#### Data provided
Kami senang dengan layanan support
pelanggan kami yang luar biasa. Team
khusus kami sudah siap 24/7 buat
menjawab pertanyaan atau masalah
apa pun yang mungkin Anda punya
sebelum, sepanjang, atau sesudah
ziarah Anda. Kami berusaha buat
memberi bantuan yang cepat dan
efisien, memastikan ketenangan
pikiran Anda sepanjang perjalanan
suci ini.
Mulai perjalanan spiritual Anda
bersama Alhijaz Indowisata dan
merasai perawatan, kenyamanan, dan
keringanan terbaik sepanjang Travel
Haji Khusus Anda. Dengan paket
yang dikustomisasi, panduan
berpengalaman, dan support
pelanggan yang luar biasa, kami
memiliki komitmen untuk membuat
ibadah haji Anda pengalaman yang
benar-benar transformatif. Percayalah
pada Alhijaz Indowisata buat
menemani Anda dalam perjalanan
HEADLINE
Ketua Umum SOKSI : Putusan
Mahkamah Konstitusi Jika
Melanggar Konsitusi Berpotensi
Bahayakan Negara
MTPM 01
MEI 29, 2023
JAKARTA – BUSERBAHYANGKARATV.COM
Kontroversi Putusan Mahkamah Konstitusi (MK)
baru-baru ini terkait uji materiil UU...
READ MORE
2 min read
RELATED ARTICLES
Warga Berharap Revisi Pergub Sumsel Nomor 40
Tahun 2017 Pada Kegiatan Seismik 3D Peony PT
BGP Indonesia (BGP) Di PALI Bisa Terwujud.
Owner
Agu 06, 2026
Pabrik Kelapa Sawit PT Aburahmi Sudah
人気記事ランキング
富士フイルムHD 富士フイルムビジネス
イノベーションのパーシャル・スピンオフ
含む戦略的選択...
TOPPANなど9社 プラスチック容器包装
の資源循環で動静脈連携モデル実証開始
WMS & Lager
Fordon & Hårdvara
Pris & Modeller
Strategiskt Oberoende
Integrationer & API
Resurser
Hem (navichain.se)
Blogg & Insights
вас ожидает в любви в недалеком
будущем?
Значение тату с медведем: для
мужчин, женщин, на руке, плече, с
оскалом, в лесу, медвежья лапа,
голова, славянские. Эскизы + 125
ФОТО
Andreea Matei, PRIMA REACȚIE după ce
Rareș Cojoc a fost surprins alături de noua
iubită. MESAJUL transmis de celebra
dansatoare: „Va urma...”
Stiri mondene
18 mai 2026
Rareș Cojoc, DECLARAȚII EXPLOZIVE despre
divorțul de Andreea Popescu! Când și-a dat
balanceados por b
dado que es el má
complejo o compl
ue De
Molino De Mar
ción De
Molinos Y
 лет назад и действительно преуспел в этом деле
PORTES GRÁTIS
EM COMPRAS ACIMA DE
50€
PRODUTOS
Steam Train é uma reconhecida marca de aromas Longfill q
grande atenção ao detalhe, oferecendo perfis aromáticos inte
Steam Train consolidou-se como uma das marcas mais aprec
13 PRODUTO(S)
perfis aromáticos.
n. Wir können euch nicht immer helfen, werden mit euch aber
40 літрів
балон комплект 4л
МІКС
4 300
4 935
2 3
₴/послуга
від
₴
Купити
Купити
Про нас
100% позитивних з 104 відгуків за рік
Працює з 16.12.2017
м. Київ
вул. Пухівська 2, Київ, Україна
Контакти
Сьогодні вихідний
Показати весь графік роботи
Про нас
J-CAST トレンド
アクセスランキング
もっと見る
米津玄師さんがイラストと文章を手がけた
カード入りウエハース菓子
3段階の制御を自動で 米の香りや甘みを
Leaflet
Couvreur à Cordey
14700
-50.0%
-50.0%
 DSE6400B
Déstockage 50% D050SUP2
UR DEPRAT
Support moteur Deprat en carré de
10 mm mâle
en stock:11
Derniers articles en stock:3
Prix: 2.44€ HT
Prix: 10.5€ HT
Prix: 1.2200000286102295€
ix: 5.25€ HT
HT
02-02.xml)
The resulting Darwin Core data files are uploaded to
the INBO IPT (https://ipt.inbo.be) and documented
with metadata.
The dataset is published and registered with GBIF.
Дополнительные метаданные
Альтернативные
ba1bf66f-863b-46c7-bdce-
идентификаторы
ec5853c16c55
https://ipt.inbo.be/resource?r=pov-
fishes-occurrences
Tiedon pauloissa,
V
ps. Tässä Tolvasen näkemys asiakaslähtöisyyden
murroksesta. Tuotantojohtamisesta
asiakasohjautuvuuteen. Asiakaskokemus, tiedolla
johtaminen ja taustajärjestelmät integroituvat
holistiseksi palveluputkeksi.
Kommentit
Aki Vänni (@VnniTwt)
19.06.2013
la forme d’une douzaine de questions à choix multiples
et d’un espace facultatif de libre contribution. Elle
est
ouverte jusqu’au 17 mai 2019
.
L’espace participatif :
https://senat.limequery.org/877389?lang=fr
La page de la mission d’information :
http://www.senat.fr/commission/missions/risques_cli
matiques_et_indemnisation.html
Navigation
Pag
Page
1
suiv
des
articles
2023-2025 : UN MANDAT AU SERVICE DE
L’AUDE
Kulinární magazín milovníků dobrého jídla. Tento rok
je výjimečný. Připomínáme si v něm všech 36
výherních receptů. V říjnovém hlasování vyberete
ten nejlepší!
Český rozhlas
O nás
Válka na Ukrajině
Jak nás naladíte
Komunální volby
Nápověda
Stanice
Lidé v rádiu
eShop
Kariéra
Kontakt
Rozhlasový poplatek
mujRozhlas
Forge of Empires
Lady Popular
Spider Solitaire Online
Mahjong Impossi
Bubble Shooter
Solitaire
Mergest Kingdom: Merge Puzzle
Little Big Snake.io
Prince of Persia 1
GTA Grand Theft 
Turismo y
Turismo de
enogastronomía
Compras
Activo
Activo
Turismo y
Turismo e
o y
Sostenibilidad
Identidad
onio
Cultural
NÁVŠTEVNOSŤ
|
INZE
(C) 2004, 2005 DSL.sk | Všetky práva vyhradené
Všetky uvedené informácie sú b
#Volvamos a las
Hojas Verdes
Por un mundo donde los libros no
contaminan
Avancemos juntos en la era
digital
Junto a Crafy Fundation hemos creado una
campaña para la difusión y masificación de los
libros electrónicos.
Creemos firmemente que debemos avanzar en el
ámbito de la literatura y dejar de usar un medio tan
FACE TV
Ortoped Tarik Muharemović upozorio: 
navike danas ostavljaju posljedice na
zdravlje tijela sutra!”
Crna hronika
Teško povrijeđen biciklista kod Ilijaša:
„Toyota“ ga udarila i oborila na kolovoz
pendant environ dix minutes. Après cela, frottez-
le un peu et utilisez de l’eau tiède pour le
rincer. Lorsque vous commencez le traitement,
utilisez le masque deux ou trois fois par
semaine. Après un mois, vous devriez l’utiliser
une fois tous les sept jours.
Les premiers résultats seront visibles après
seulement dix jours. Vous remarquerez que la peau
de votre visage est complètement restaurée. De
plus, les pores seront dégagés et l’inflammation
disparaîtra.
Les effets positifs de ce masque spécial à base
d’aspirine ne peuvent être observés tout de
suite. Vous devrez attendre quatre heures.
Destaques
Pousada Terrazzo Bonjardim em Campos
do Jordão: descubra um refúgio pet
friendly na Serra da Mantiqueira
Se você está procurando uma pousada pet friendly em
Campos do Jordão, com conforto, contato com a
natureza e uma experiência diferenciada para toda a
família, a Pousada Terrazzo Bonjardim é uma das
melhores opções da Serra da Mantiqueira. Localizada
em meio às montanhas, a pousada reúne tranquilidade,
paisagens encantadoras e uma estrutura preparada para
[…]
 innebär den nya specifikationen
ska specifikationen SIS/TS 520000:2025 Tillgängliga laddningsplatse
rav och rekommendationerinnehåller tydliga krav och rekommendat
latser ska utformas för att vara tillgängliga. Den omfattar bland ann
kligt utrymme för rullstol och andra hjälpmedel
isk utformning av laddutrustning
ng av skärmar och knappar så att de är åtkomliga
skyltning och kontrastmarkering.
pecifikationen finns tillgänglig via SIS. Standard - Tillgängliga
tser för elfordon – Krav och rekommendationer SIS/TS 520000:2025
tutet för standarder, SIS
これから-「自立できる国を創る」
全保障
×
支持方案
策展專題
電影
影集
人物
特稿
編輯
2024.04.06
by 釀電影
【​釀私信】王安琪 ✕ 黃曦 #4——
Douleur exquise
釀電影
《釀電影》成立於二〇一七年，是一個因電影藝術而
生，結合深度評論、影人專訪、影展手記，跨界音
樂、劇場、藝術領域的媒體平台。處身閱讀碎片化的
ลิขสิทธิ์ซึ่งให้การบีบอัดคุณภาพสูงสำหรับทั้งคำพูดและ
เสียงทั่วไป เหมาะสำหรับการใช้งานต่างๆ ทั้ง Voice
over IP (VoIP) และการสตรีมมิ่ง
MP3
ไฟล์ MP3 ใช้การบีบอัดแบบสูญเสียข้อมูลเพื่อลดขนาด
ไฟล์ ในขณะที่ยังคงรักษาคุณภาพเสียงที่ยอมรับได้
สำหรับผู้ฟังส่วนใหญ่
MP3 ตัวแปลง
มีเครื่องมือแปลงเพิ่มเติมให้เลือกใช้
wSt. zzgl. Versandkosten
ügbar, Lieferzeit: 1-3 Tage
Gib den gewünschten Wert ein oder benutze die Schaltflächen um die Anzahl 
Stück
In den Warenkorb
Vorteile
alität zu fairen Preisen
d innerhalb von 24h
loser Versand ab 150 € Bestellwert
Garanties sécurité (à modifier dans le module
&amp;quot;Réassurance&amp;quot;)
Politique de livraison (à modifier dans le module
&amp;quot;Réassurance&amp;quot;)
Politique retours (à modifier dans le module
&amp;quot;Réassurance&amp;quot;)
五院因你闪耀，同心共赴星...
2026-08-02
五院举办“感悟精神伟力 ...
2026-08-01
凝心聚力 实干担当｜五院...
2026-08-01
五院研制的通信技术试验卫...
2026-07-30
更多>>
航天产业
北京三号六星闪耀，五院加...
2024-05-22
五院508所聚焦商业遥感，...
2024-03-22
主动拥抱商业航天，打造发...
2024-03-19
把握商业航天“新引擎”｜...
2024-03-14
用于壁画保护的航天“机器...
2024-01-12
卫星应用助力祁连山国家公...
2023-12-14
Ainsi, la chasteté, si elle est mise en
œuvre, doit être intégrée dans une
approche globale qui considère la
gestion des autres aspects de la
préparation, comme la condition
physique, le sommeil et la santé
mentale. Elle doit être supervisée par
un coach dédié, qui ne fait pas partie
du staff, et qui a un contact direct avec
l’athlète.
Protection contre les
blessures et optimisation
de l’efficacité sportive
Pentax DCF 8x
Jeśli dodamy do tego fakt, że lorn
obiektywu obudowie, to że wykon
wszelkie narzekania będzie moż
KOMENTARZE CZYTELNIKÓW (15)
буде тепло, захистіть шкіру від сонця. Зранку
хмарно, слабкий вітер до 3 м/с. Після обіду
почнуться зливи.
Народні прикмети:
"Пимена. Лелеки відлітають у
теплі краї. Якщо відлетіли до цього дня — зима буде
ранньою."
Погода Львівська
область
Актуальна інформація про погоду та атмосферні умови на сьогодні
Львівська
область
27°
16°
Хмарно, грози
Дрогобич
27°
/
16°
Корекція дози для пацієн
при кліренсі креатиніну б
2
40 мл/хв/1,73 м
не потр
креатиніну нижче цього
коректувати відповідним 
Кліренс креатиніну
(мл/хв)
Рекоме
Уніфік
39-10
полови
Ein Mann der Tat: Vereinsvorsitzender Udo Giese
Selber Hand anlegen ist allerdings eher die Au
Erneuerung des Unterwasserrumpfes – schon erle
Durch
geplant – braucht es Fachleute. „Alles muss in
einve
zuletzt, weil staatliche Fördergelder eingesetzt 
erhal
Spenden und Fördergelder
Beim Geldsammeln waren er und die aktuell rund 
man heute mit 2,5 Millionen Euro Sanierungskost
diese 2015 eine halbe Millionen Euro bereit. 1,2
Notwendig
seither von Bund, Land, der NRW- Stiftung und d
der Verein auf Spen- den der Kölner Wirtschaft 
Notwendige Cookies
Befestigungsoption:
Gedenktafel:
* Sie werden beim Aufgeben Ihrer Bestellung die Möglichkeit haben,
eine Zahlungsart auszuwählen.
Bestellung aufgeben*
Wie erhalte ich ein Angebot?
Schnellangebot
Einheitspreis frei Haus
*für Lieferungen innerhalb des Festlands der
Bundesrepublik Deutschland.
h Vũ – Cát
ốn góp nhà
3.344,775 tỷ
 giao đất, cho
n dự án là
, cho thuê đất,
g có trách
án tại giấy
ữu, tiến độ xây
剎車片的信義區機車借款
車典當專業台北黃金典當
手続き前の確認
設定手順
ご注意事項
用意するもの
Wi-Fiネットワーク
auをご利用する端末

#### Problem statement
Turn the rows from the first line through the line containing "Haji Khusus Anda. Dengan paket", both included, into a numbered list with one line per item, leaving out any blank lines.

#### Your solution
1. Kami senang dengan layanan support
2. pelanggan kami yang luar biasa. Team
3. khusus kami sudah siap 24/7 buat
4. menjawab pertanyaan atau masalah
5. apa pun yang mungkin Anda punya
6. sebelum, sepanjang, atau sesudah
7. ziarah Anda. Kami berusaha buat
8. memberi bantuan yang cepat dan
9. efisien, memastikan ketenangan
10. pikiran Anda sepanjang perjalanan
11. suci ini.
12. Mulai perjalanan spiritual Anda
13. bersama Alhijaz Indowisata dan
14. merasai perawatan, kenyamanan, dan
15. keringanan terbaik sepanjang Travel
16. Haji Khusus Anda. Dengan paket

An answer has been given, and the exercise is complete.